> [WORK TO BE COMPLETED]
Every line from the one containing "Launch Play In" to the one containing "left_click(350, 53)" in the records below, both included, must be set down exactly, and no other line.

> [STUDY MATERIAL]
Content starts
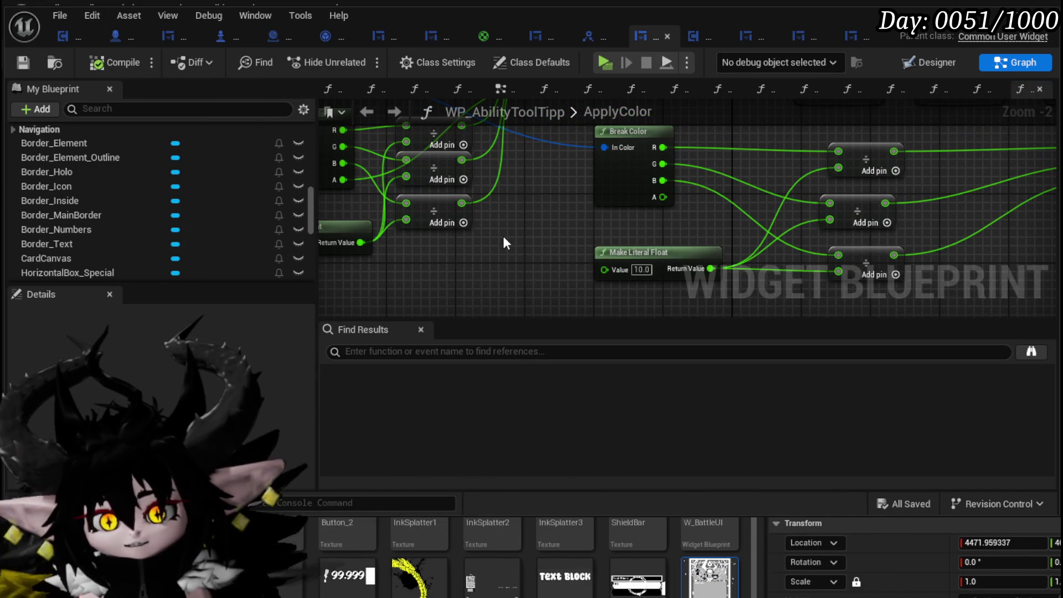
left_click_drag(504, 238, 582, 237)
Content ends
Content starts
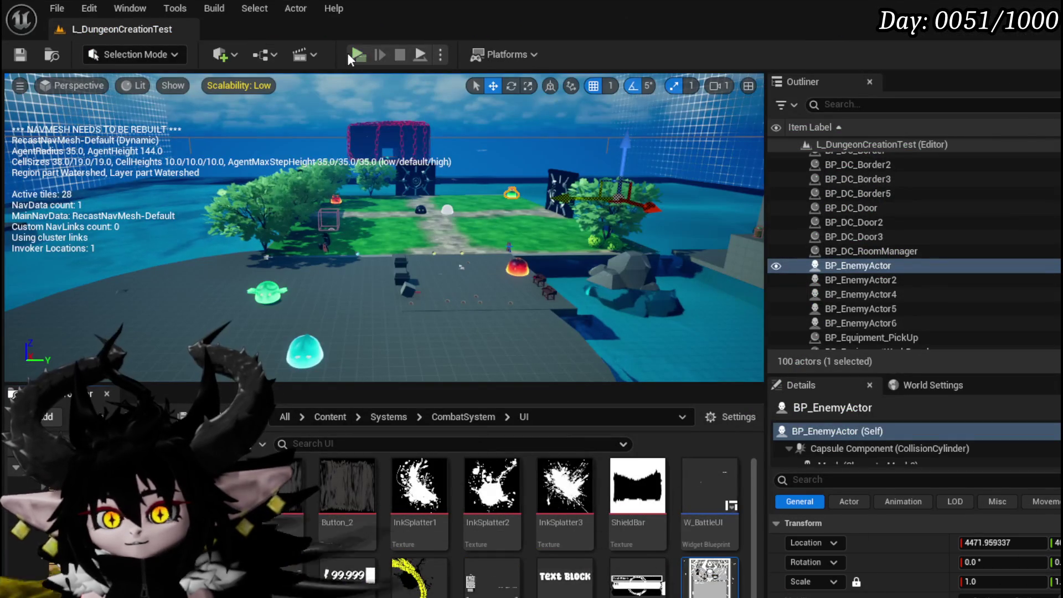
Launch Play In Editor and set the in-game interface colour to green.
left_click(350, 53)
Content ends
> [RESPONSE TO THIS EXERCISE]
Launch Play In Editor and set the in-game interface colour to green.
left_click(350, 53)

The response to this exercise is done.